■ **What you are asked to do**
Reproduce word for word the passage on the Grants Pass homelessness ruling, starting at "She echoed those" and ending at "cause of homelessness.".

This was the most significant homelessness case to come before the Supreme Court in nearly 40 years, and the high court’s ruling opens up a portal of callousness toward the homeless, as right-wing think tanks and politicians work to craft laws across the country punishing those sleeping outside.

“Where do we put them if every city, every village, every town lacks compassion and passes a law identical to this, where are they supposed to sleep?” asked Supreme Court Justice Sonia Sotomayor in a hearing on the case earlier this year. “Are they supposed to kill themselves not sleeping?”

She echoed those same points in a brutal dissent on Friday, noting, “Sleep is a biological necessity, not a crime. For some people, sleeping outside is their only option. The City of Grants Pass jails and fines those people for sleeping anywhere in public at any time, including in their cars, if they use as little as a blanket to keep warm or a rolled-up shirt as a pillow. For people with no access to shelter, that punishes them for being homeless. That is unconscionable and unconstitutional.”

The Grants Pass ruling is dark, but it also bears a reminder that it doesn’t stop cities and states from doing the right thing: creating affordable housing to address the root cause of homelessness.

■ **Collected material**
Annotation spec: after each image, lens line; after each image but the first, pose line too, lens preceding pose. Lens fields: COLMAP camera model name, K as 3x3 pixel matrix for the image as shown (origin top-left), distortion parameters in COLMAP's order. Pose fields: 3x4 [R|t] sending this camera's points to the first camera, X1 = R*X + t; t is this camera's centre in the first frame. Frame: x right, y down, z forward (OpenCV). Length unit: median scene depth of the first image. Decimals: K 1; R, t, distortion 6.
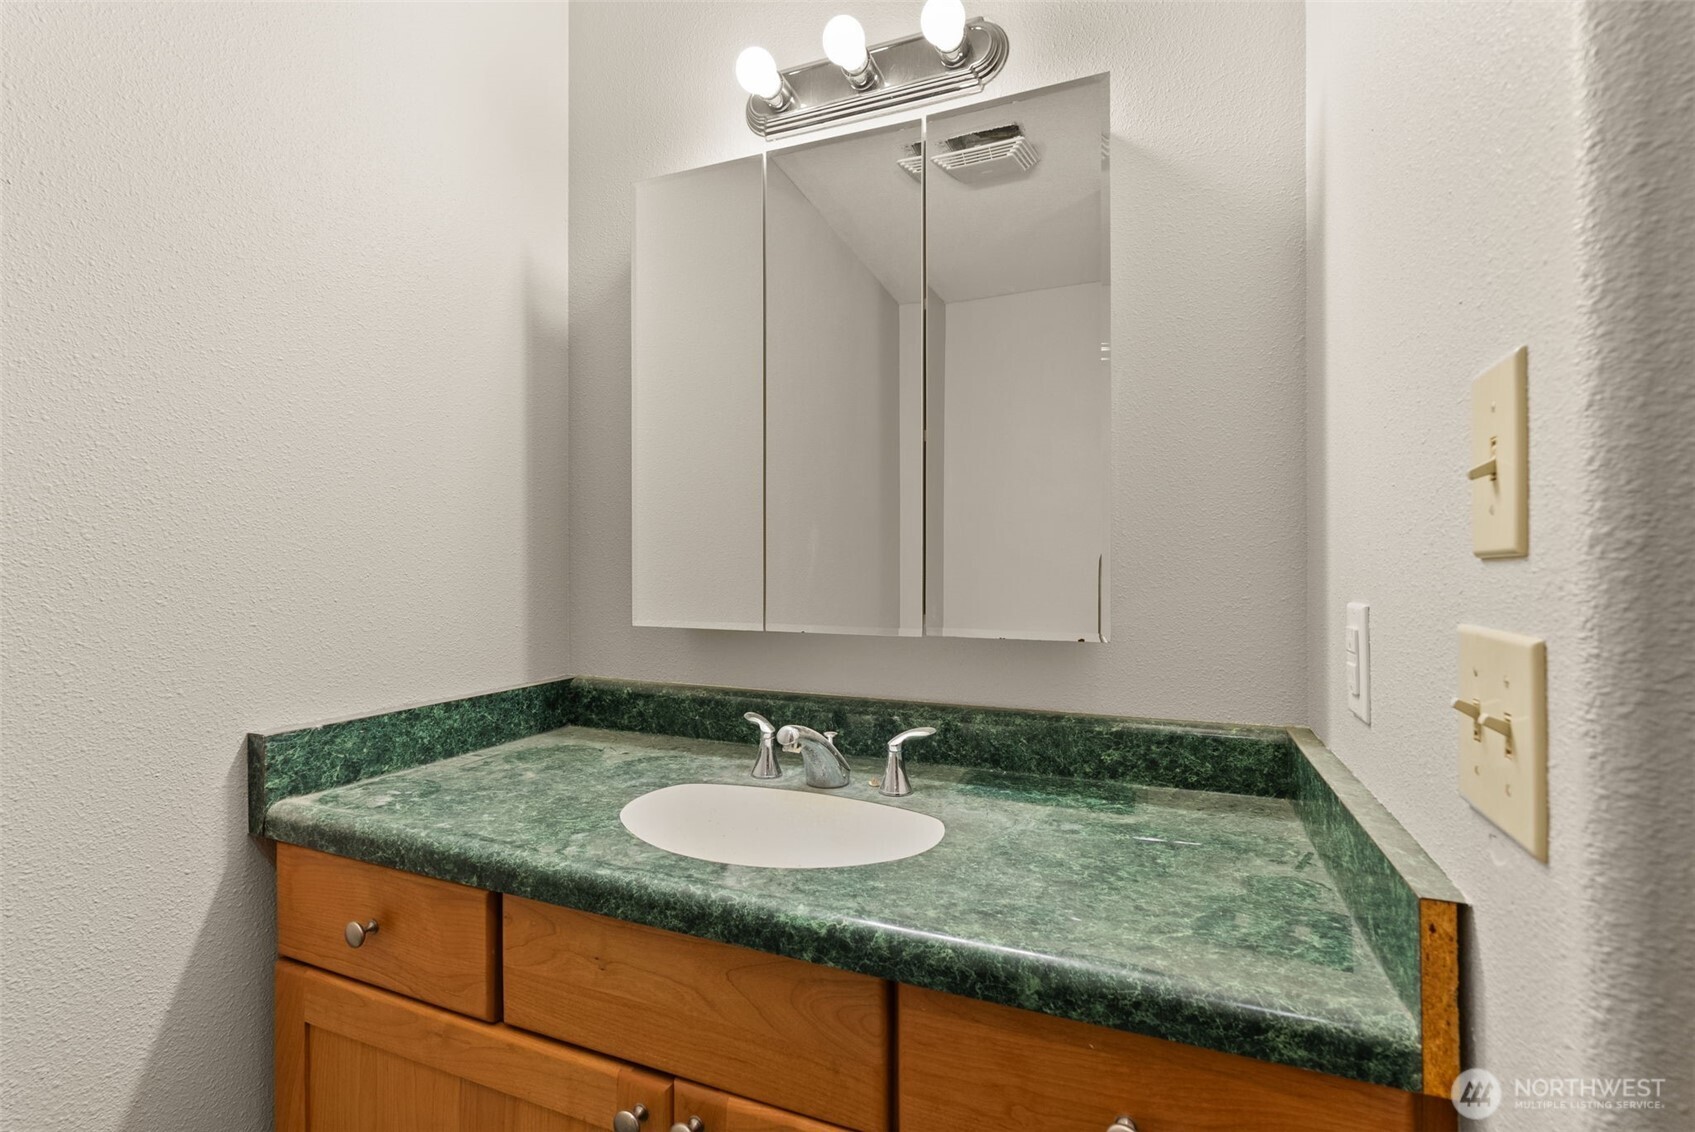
lens RADIAL K [[718.2, 0, 846.6], [0, 718.2, 572.3], [0, 0, 1]] dist [-0.017352, 0.000004]
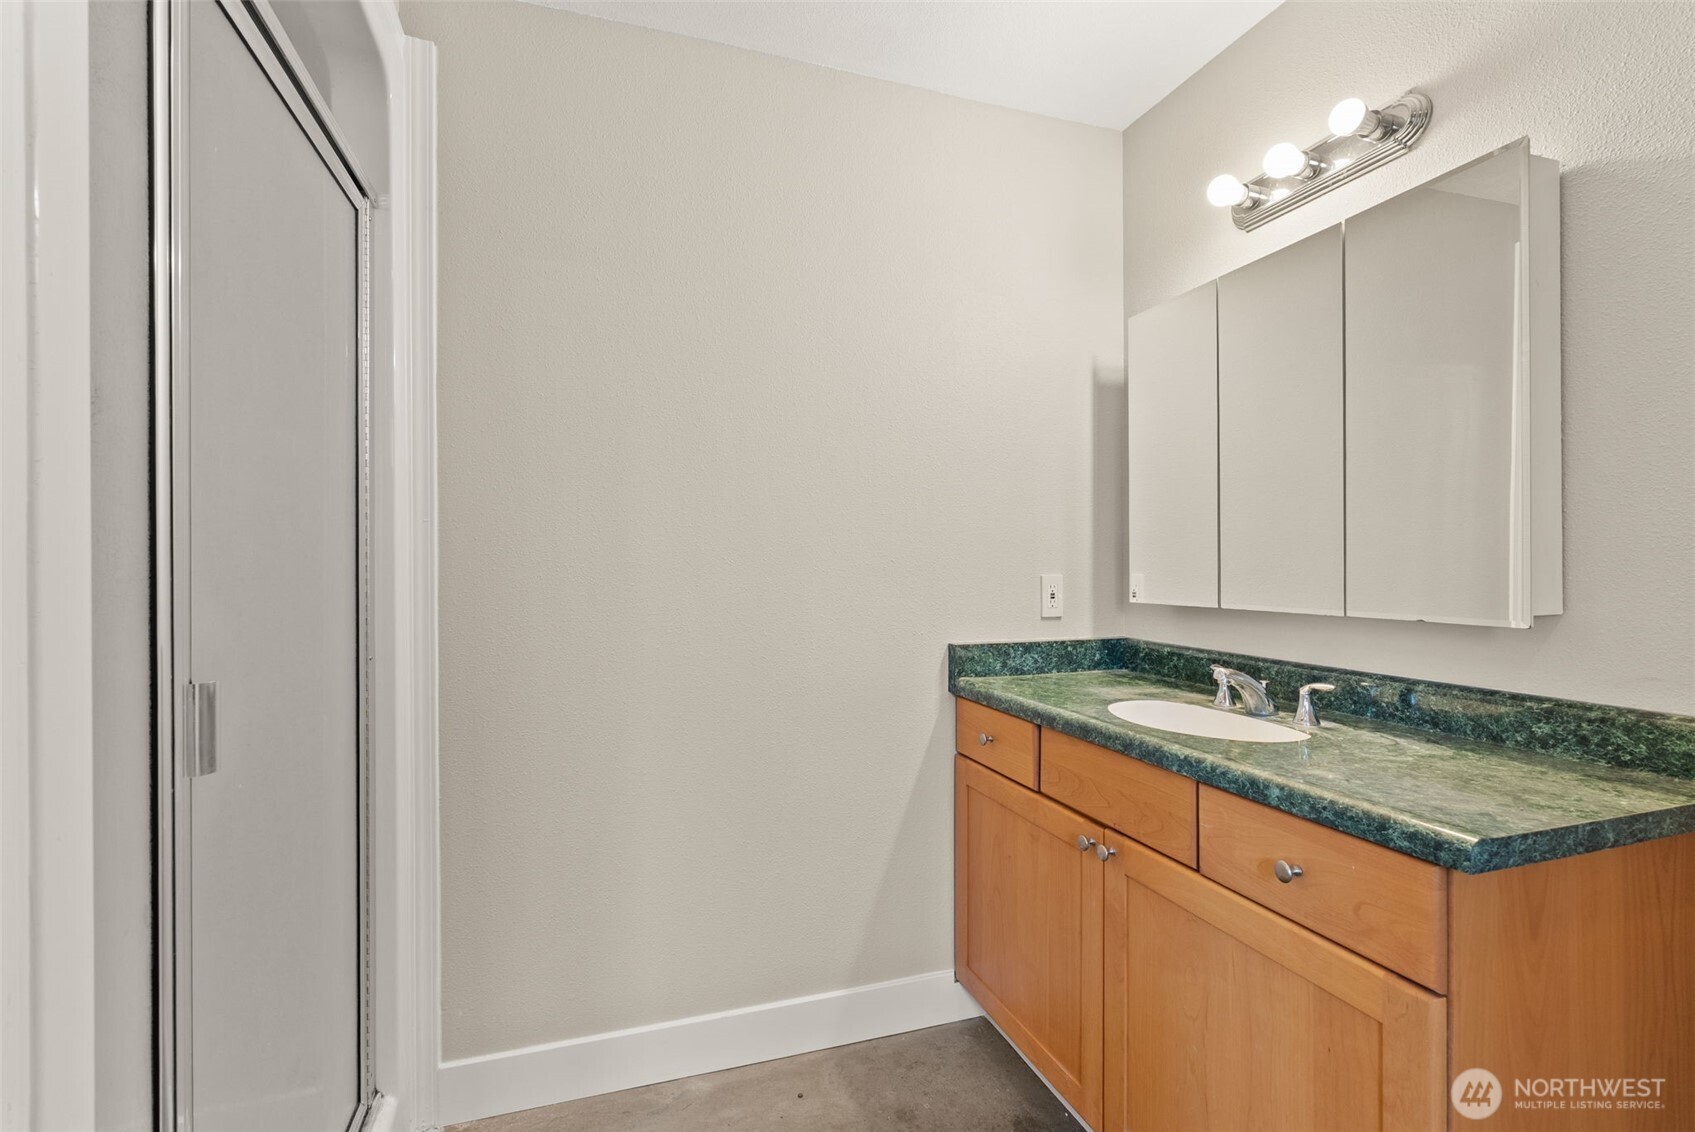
lens RADIAL K [[764.1, 0, 849.5], [0, 764.1, 562.6], [0, 0, 1]] dist [0.001998, 0.000285]
pose [[0.678684, -0.004635, -0.734416, 0.537728], [0.015599, 0.999845, 0.008105, -0.035258], [0.734265, -0.016956, 0.678651, -0.650691]]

■ **Exercise solution**
She echoed those same points in a brutal dissent on Friday, noting, “Sleep is a biological necessity, not a crime. For some people, sleeping outside is their only option. The City of Grants Pass jails and fines those people for sleeping anywhere in public at any time, including in their cars, if they use as little as a blanket to keep warm or a rolled-up shirt as a pillow. For people with no access to shelter, that punishes them for being homeless. That is unconscionable and unconstitutional.”

The Grants Pass ruling is dark, but it also bears a reminder that it doesn’t stop cities and states from doing the right thing: creating affordable housing to address the root cause of homelessness.